** Begin EXTRACTED DATA **

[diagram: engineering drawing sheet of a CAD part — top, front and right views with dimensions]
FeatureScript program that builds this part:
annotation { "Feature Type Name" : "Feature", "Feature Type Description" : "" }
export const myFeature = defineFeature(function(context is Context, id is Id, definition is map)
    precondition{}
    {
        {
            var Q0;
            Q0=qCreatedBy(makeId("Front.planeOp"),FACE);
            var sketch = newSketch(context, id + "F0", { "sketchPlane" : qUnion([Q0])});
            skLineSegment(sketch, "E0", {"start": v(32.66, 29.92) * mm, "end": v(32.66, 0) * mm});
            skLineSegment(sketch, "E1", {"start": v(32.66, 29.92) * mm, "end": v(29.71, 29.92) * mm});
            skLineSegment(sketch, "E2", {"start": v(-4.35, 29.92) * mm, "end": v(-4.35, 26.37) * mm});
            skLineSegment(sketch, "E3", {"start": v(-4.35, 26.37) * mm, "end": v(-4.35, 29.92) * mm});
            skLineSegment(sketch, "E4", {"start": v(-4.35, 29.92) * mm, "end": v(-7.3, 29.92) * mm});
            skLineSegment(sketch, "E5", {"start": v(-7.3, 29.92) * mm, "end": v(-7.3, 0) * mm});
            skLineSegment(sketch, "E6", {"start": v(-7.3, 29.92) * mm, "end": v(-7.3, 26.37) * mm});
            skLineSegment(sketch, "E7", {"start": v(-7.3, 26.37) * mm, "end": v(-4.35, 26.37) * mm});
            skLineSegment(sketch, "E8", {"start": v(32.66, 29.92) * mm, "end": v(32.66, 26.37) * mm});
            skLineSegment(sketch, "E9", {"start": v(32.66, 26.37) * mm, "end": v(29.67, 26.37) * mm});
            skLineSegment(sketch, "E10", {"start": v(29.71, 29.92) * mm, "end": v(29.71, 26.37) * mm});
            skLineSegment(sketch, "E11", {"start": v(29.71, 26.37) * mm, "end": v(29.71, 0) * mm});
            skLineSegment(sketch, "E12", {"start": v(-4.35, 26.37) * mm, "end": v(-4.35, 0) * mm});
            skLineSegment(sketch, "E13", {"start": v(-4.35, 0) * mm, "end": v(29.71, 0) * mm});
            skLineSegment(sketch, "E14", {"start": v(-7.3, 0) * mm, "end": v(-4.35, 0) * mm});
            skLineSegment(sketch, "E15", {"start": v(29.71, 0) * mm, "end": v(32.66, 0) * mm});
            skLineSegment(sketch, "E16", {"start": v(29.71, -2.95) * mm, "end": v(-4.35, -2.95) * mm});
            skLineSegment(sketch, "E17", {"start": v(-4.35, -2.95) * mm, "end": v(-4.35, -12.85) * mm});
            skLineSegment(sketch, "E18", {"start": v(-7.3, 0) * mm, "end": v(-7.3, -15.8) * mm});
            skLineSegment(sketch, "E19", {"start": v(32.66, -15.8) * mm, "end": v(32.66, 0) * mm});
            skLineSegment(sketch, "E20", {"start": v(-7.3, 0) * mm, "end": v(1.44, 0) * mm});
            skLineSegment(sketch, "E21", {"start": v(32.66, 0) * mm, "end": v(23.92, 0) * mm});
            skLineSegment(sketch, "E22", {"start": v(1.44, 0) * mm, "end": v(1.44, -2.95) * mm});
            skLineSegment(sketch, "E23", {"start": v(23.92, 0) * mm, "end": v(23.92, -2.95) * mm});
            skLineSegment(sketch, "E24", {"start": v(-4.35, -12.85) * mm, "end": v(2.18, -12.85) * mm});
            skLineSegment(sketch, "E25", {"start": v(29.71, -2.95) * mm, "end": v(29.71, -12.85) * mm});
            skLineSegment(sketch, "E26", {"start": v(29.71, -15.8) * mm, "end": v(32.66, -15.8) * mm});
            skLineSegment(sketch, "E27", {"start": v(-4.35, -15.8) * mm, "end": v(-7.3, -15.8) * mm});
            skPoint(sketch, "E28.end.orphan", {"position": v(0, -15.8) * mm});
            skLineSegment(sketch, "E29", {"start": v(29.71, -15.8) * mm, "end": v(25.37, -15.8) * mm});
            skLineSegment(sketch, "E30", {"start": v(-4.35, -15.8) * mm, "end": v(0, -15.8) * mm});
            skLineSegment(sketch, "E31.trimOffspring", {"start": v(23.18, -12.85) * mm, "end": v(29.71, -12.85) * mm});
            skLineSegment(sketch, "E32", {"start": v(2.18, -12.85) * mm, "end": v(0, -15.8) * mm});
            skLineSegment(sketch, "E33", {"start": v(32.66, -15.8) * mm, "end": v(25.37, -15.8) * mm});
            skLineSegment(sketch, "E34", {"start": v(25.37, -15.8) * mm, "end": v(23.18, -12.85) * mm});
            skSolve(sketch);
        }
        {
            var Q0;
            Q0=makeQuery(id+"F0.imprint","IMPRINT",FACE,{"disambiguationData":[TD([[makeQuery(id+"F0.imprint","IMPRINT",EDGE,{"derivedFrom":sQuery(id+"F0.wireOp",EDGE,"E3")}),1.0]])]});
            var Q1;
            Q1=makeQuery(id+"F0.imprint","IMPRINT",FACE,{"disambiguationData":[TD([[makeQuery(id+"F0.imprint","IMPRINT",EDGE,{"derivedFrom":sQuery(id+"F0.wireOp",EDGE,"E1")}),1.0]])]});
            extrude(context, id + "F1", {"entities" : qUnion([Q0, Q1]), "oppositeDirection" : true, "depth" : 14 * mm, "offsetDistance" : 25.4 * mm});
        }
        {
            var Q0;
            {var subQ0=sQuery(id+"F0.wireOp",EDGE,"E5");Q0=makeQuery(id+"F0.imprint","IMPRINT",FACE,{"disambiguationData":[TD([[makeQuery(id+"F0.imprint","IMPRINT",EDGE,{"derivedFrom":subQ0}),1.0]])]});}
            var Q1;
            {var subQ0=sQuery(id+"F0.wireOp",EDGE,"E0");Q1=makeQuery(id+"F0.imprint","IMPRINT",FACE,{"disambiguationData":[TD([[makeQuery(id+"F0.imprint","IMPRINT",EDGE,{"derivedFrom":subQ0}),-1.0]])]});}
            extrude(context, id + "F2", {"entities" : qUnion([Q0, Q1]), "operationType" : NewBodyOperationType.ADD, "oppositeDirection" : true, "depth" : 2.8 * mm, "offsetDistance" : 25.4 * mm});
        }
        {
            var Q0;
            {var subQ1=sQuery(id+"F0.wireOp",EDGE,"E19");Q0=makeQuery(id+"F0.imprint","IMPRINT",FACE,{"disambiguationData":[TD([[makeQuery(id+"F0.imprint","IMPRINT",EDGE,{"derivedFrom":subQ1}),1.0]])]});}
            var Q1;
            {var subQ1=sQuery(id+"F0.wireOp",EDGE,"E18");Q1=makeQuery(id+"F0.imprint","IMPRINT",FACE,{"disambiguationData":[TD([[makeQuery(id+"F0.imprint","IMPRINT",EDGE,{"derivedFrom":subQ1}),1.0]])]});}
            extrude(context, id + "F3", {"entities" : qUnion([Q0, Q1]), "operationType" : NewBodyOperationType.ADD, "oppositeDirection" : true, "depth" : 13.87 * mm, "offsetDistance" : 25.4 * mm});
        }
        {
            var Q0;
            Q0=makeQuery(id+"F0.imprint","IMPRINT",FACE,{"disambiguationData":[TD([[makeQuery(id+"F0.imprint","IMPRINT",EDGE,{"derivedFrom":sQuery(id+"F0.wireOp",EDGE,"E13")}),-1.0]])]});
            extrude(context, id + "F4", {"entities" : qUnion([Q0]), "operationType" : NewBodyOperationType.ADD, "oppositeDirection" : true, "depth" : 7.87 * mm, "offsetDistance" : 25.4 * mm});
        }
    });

** End EXTRACTED DATA **
** Begin EXTRACTED DATA **

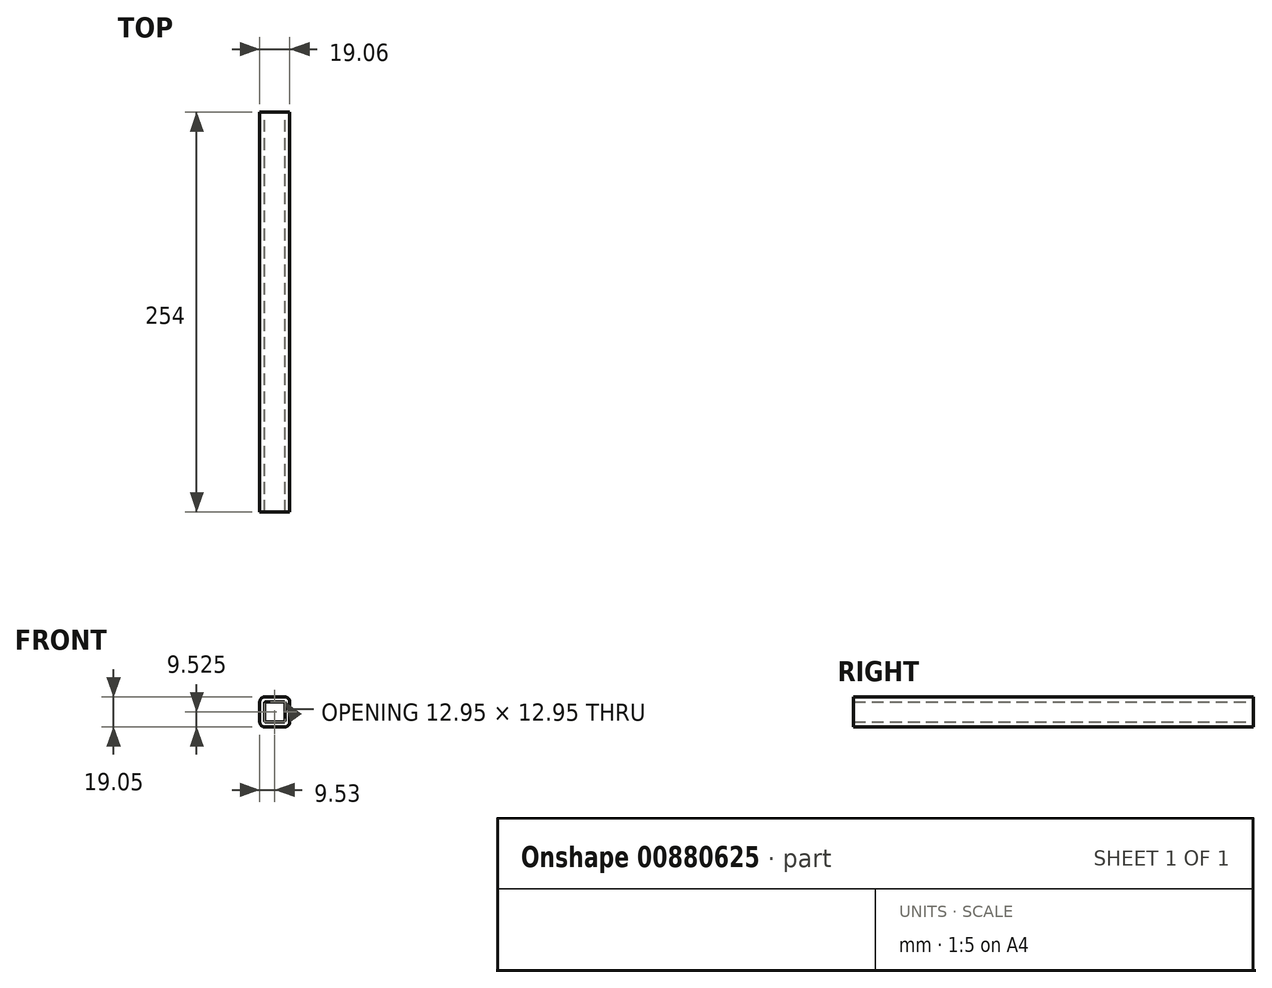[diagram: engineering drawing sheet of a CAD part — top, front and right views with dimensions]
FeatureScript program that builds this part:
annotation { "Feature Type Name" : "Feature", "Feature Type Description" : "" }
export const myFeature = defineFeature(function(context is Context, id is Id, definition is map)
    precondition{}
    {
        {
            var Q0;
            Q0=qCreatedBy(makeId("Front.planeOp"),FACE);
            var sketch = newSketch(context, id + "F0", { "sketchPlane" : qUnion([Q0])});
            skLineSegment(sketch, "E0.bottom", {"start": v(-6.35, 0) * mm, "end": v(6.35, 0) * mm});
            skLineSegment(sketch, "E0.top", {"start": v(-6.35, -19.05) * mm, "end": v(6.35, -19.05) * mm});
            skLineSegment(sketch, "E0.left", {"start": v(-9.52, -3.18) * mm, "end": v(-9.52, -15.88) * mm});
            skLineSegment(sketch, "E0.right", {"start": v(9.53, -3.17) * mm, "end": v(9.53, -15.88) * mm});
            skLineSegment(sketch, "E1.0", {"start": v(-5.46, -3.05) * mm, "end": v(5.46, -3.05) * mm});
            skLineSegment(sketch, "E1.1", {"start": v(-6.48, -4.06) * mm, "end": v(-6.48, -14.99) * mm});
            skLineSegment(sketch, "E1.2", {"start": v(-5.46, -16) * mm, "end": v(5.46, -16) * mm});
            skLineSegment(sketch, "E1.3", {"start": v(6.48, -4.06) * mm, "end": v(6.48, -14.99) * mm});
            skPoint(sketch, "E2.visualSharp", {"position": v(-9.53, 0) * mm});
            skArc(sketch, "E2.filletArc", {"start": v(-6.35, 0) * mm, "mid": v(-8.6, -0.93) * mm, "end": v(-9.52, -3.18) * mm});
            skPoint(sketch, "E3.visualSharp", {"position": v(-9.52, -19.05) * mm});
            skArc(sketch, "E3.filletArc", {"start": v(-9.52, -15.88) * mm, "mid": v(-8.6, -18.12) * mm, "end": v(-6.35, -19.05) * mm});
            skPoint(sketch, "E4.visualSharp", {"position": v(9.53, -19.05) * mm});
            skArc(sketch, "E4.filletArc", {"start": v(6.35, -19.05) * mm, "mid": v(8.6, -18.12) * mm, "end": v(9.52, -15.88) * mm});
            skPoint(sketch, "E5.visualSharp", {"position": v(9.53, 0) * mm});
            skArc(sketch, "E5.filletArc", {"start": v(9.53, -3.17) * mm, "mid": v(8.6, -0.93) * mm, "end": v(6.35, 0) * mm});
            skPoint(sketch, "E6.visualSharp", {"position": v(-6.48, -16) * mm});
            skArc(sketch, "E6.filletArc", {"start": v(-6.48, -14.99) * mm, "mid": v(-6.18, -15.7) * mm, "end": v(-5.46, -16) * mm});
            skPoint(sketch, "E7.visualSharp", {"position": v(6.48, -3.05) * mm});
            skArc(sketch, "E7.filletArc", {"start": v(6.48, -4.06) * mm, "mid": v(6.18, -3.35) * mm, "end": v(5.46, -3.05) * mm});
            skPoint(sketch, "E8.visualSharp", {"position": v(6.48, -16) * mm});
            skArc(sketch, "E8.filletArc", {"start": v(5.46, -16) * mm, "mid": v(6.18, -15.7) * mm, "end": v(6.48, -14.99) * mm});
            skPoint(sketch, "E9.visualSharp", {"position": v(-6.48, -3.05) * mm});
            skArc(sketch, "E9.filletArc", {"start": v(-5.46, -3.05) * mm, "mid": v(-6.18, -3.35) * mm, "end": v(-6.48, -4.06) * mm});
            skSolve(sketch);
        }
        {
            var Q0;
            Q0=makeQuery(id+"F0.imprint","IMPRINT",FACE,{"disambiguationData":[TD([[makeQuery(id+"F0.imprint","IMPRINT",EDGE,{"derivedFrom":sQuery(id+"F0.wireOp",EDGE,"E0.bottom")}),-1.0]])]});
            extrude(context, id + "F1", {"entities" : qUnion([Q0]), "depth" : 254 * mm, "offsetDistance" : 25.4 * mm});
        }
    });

** End EXTRACTED DATA **

Count the lines in the items above that contain the string "oppositeDirection". Give only the number.

4